Quelle est cette politique alternative que le système financier (c'est-à-dire les systèmes bancaires et de la comptabilité des coûts) devrait servir? Réponse: La livraison effective des biens et services désirés par la population, avec le moins d'efforts et de dépenses de ressources possibles.
À l'heure actuelle, le consommateur a tendance à recevoir le moins de biens et de services possibles en échange de la plus grande quantité d'efforts et de dépenses de ressources possibles. Jusqu'à ce que l'objectif actuel du système économique soit remplacé par une politique en faveur des consommateurs, il ne peut y avoir de véritable démocratie économique, ni non plus de démocratie politique réelle.
Le fait que les banques créent l'argent qu'elles prêtent à partir de rien a été admis par un certain nombre d'autres éminents banquiers au cours du 20e siècle. Voici deux autres exemples:
Réponses de Graham F. Towers, gouverneur de la Banque du Canada de 1934 à 1955, aux questions posées par M. Gerry McGeer au cours de la réunion du 3 mai 1939 du Comité parlementaire canadien des banques et du commerce:
Q. Mais il n’y a pas de doute que les banques créent elles-mêmes ce moyen d’échange?
Towers: C’est exact. C’est pour cela qu’elles existent... C’est là le rôle des banques, tout comme une aciérie fabrique de l’acier. (p. 287) Chaque fois, et à toutes les fois qu’une banque accorde un prêt (ou achète des titres), du nouveau crédit bancaire se trouve créé, de nouveaux dépôts, de l’argent flambant neuf. (p. 113 et 238) Généralement parlant, toute nouvelle monnaie vient d’une banque sous forme de prêts. Tout l’argent en circulation a été à son origine prêté par une banque. (p. 461 et 794) Puisque tous les prêts sont des dettes, alors sous le système actuel, toute monnaie est une dette. (p. 459) C’est une erreur commune de croire que les banques prêtent l’argent de leurs déposants.

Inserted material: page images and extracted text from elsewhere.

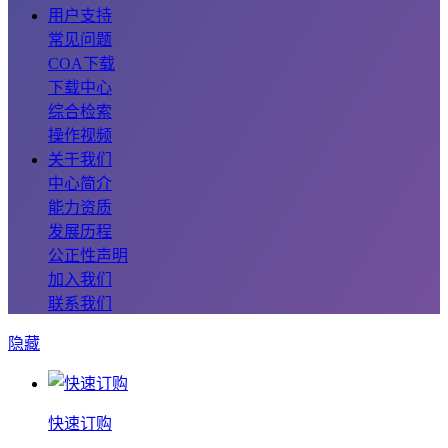
用户支持
常见问题
COA下载
下载中心
综合检索
操作视频
关于我们
中心简介
能力资质
发展历程
公正性声明
加入我们
联系我们
隐藏
快速订购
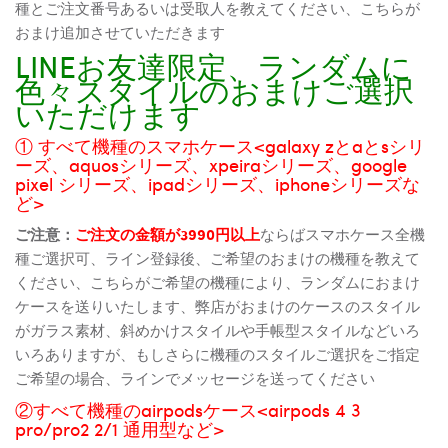
種とご注文番号あるいは受取人を教えてください、こちらが
おまけ追加させていただきます
LINEお友達限定、ランダムに
色々スタイルのおまけご選択
いただけます
① すべて機種のスマホケース<galaxy zとaとsシリ
ーズ、aquosシリーズ、xpeiraシリーズ、google
pixel シリーズ、ipadシリーズ、iphoneシリーズな
ど>
ご注意：
ご注文の金額が3990円以上
ならばスマホケース全機
種ご選択可、ライン登録後、ご希望のおまけの機種を教えて
ください、こちらがご希望の機種により、ランダムにおまけ
ケースを送りいたします、弊店がおまけのケースのスタイル
がガラス素材、斜めかけスタイルや手帳型スタイルなどいろ
いろありますが、もしさらに機種のスタイルご選択をご指定
ご希望の場合、ラインでメッセージを送ってください
②すべて機種のairpodsケース<airpods 4 3
pro/pro2 2/1 通用型など>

Elles ne le font pas du tout. (p. 398, 455, 590)
Q. Alors nous autorisons les banques à émettre un substitut à la monnaie?
Towers: Oui, je crois que c’est un exposé très juste de cette fonction de la banque. (p. 285)
Q. 12 pour cent de la monnaie en usage au Canada est émise par le gouvernement par l’hôtel des monnaies et la Banque du Canada, et 88 pour cent est émis par les banques commerciales du Canada sur les réserves émises par la Banque du Canada ?
Mr. Towers: Oui.
Q. Pourquoi un gouvernement ayant le pouvoir de créer l’argent devrait-il céder ce pouvoir à un monopole privé, et ensuite emprunter ce que le gouvernement pourrait créer lui-même, et payer intérêt jusqu’au point d’une faillite nationale?
Towers: Si le gouvernement veut changer la forme d’opération du système bancaire, cela est certainement dans le pouvoir du parlement. (p. 394)
Et terminons avec cette citation de Robert H. Hemphill, ancien directeur du crédit de la Banque fédérale de réserve d’Atlanta, dans son avant-propos au livre de 1935 d’Irving Fisher, 100 % Money:
«Si tous les prêts bancaires étaient remboursés, personne ne possèderait de dépôt bancaire, et il n'y aurait pas un seul dollar en circulation. Ceci est tout à fait stupéfiant: nous sommes complètement dépendants des banques commerciales. Quelqu'un doit emprunter chaque dollar que nous avons en circulation, que ce soit un billet de banque ou sous forme de crédit. Si les banques créent suffisamment d'argent, nous sommes prospères; sinon, nous mourons de faim. Nous sommes absolument sans système monétaire permanent. Quand on comprend toute la situation, l'absurdité tragique de notre situation désespérée est presque incroyable – mais elle est réelle.»